Exercice 2 (Français)
Exécuter la PCA pour les An. gambiae venant de l’Uganda. Y a-t-il de la structure de population? Il peut être utile de colorer les points en fonction du lieu de capture.
# sample_query_ex2 = (???)
# pcr_ex2_df, evr_ex2 = ag3.pca(
# region=region,
# n_snps=n_snps,
# sample_sets="3.0",
# sample_query=sample_query_ex2
# )
# color_ex2 = '???'
# ag3.plot_pca_coords(
# pcr_ex2_df,
# color=color_ex2,
# )
Well done!#
In this module we have run principal component analyses across different mosquito cohorts, learned how to plot variance and principal components, and interpret results to discover taxonomic and geographic population structure.
Exercises#
English#
Open this notebook in Google Colab and run it for yourself from top to bottom. As you run through the notebook, cell by cell, think about what each cell is doing, and try the practical exercises along the way.
Have go at the practical exercises, but please don’t worry if you don’t have time to do them all during the practical session, and please ask the teaching assistants for help if you are stuck.
Hint: To open the notebook in Google Colab, click the rocket icon at the top of the page, then select “Colab” from the drop-down menu.
Français#
Ouvrir ce notebook dans Google Colab et l’exécuter vous-même du début à la fin. Pendant que vous exécutez le notebook, cellule par cellule, pensez à ce que chaque cellule fait et essayez de faire les exercices quand vous les rencontrez.
Essayez de faire les exercices mais ne vous inquiétez pas si vous n’avez pas le temps de tout faire pendant la séance appliquée et n’hésitez pas à demander aux enseignants assistants si vous avez besoin d’aide parce que vous êtes bloqués.
Indice: Pour ouvrir le notebook dans Google Colab, cliquer sur l’icône de fusée au sommet de cette page puis choisissez “Colab” dans le menu déroulant.
Further study#
If you’d like to continue with PCA and investigating population structure in the Anopheles gambiae complex, here are some suggestions for further analyses to run.
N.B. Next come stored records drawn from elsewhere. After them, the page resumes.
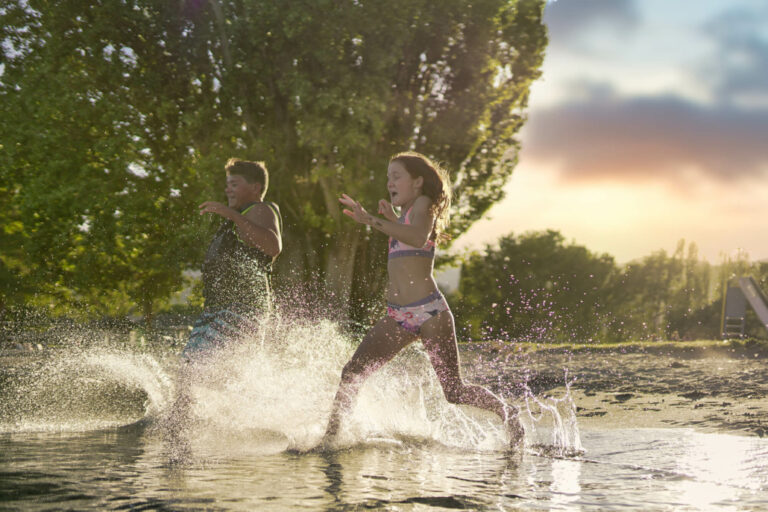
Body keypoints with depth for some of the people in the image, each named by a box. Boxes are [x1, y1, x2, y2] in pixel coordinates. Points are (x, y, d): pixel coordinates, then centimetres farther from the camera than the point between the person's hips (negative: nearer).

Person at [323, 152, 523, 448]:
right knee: (352, 373, -7)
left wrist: (371, 220, -32)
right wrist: (392, 220, 28)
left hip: (429, 312, -8)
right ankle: (329, 439, -2)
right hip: (398, 316, 8)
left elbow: (419, 237, -26)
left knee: (455, 393, -1)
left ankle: (506, 412, 24)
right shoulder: (407, 214, 20)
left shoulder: (424, 204, -5)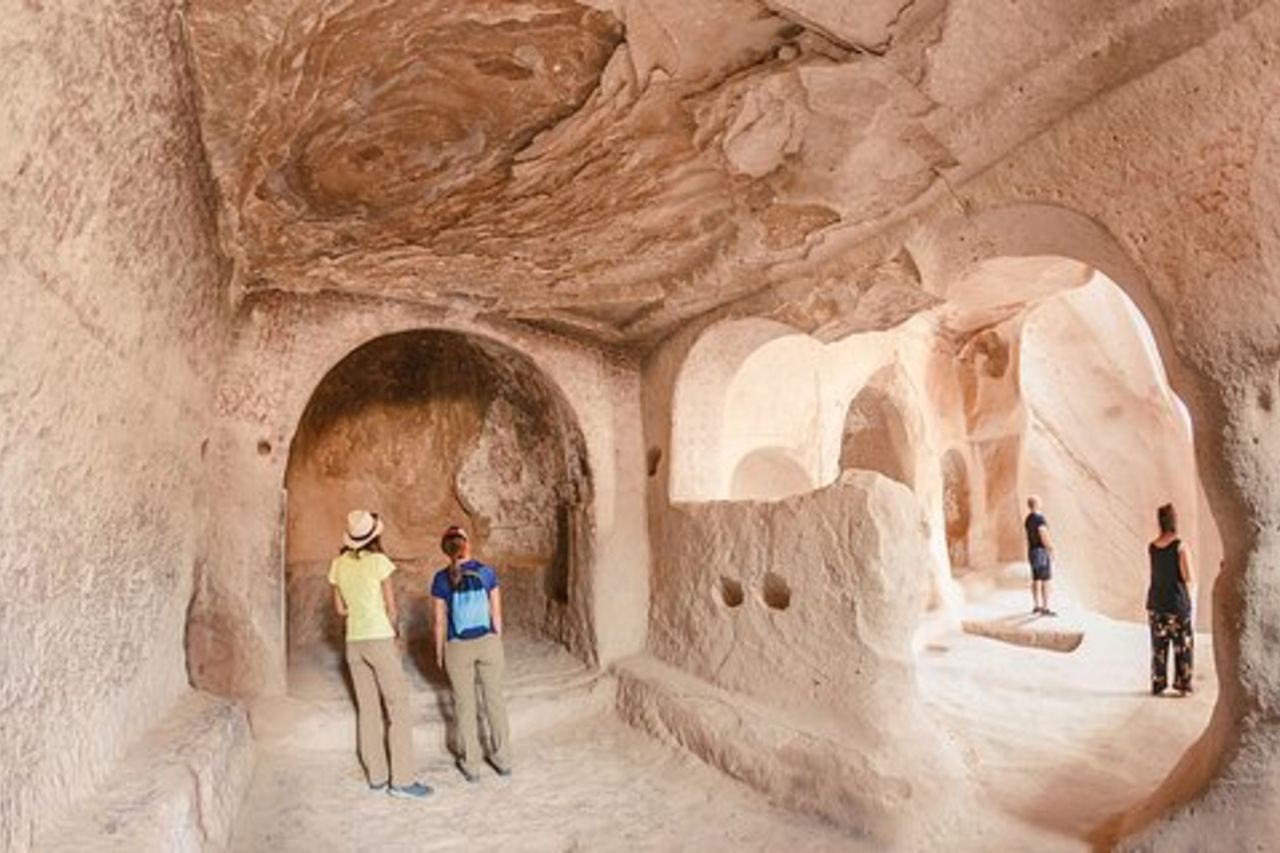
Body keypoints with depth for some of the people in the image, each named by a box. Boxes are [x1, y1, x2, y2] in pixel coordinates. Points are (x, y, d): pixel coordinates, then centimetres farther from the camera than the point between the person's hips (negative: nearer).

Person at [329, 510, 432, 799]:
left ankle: (376, 777, 19)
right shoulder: (378, 561, -12)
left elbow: (340, 609, 12)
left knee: (367, 709, 12)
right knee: (398, 707, 0)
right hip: (379, 639, -6)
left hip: (353, 642, 6)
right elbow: (391, 607, -7)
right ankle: (402, 780, 1)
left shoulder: (339, 564, 5)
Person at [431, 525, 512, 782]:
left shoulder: (441, 579, -11)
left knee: (465, 704, 14)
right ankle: (503, 760, 27)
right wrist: (497, 644, 10)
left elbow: (439, 621, -5)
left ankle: (471, 766, 25)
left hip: (458, 648, -1)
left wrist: (439, 652, 9)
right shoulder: (487, 572, -9)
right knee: (495, 699, 15)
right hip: (488, 643, 1)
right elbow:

Investigate geographical population structure within each of the three main taxa represented in the Ag3.0 data release: An. arabiensis, An. coluzzii and An. gambiae.
Geographical population structure in An. arabiensis#
Below is a code example which runs a PCA on all An. arabiensis samples in the Ag3.0 data release. This will take a few minutes to run. Uncomment this code and try running it for yourself.
# pca_df_arab, evr_arab = ag3.pca(
# region="3L:15,000,000-41,000,000",
# n_snps=100_000,
# sample_sets="3.0",
# sample_query="taxon == 'arabiensis'"
# )
Uncomment and run the code cells below to plot the explained variance, and then visualise the first three principal components using a 3D scatter plot.
# ag3.plot_pca_variance(evr_arab)
# ag3.plot_pca_coords_3d(
# pca_df_arab,
# color="country",
# title="PCA - An. arabiensis",
# )
How many distinct populations do you think there are?
Geographical population structure in An. coluzzii#
Adapt the code examples given above to run a PCA on all An. coluzzii samples in the Ag3.0 data release and then plot the results.
Try plotting more than just the first three principal components.
How many distinct populations do you think there are?
Geographical population structure in An. gambiae#
Now adapt the code examples given above to run a PCA on all An. gambiae samples in the Ag3.0 data release and then plot the results.
Again, try plotting more than just the first three principal components.
How many distinct populations do you think there are?